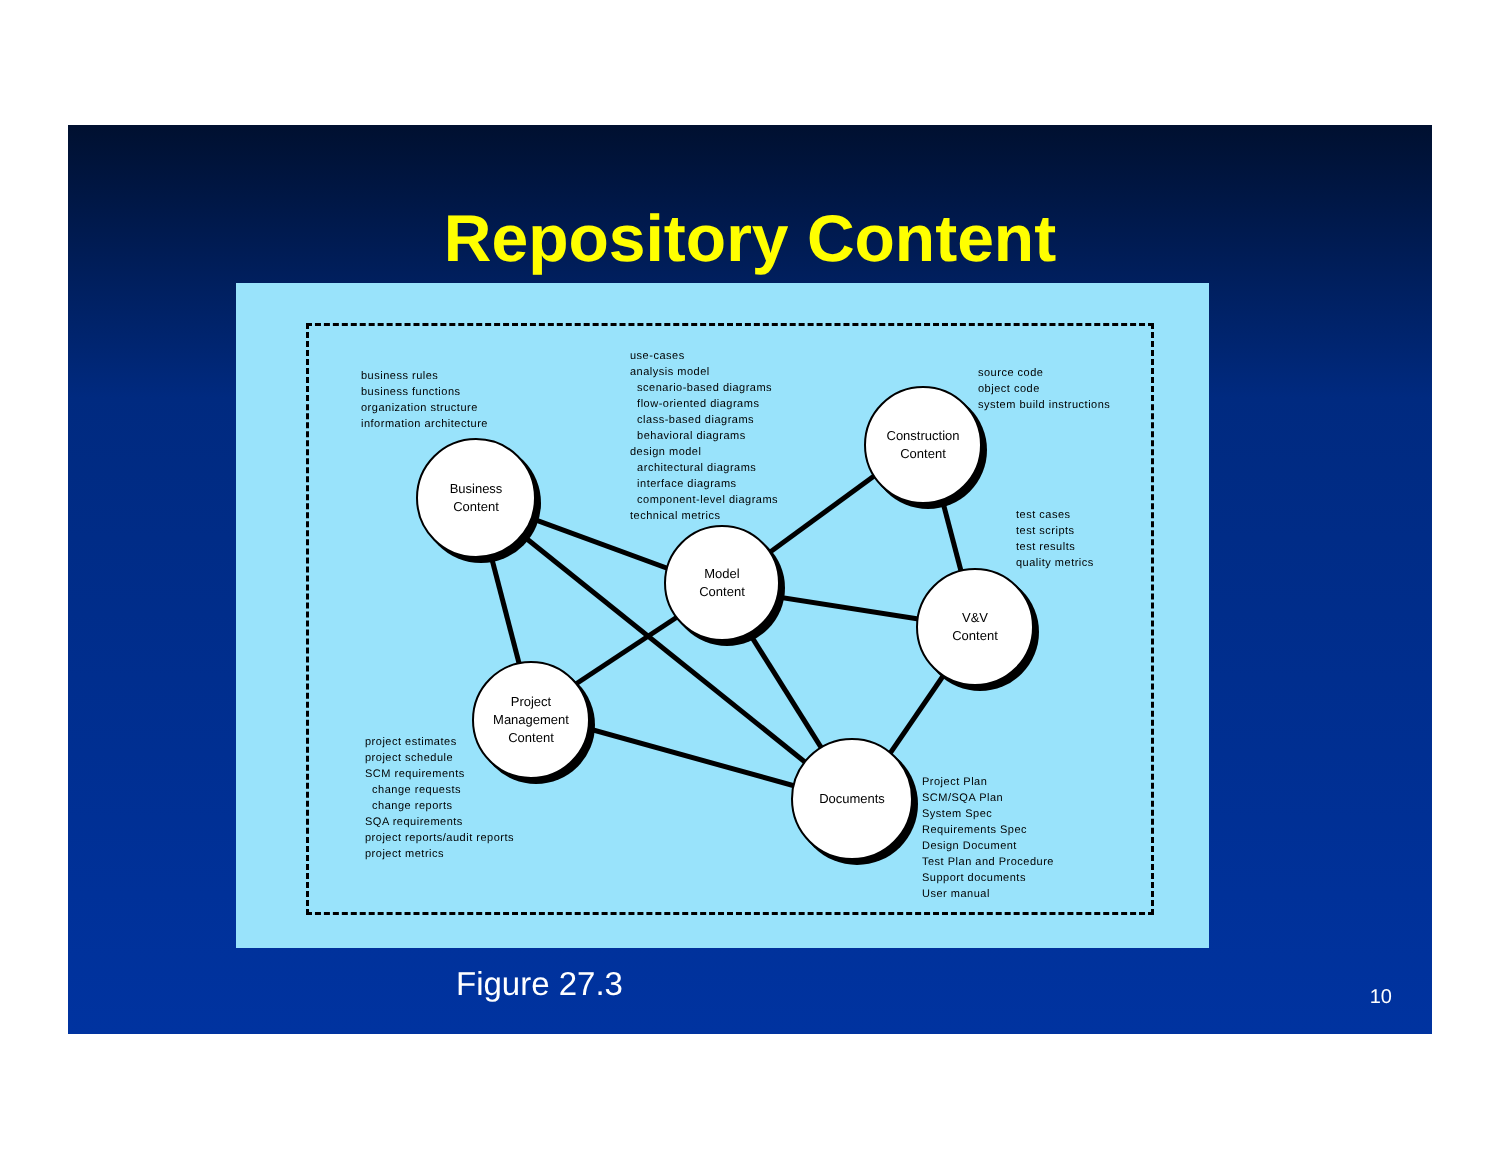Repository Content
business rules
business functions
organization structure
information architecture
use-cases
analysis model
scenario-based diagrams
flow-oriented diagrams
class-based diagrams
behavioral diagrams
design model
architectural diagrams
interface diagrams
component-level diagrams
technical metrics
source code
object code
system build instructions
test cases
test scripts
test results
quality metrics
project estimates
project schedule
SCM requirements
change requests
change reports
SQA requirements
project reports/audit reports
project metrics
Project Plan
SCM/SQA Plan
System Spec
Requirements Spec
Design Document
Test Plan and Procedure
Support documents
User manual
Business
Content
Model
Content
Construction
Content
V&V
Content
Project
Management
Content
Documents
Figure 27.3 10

···

AIM OF THE TASK - Print, exactly as written, the lines above from the first one to the one containing "Requirements Spec". Leave out pictures.

WRITTEN REPLY -
Repository Content
business rules
business functions
organization structure
information architecture
use-cases
analysis model
scenario-based diagrams
flow-oriented diagrams
class-based diagrams
behavioral diagrams
design model
architectural diagrams
interface diagrams
component-level diagrams
technical metrics
source code
object code
system build instructions
test cases
test scripts
test results
quality metrics
project estimates
project schedule
SCM requirements
change requests
change reports
SQA requirements
project reports/audit reports
project metrics
Project Plan
SCM/SQA Plan
System Spec
Requirements Spec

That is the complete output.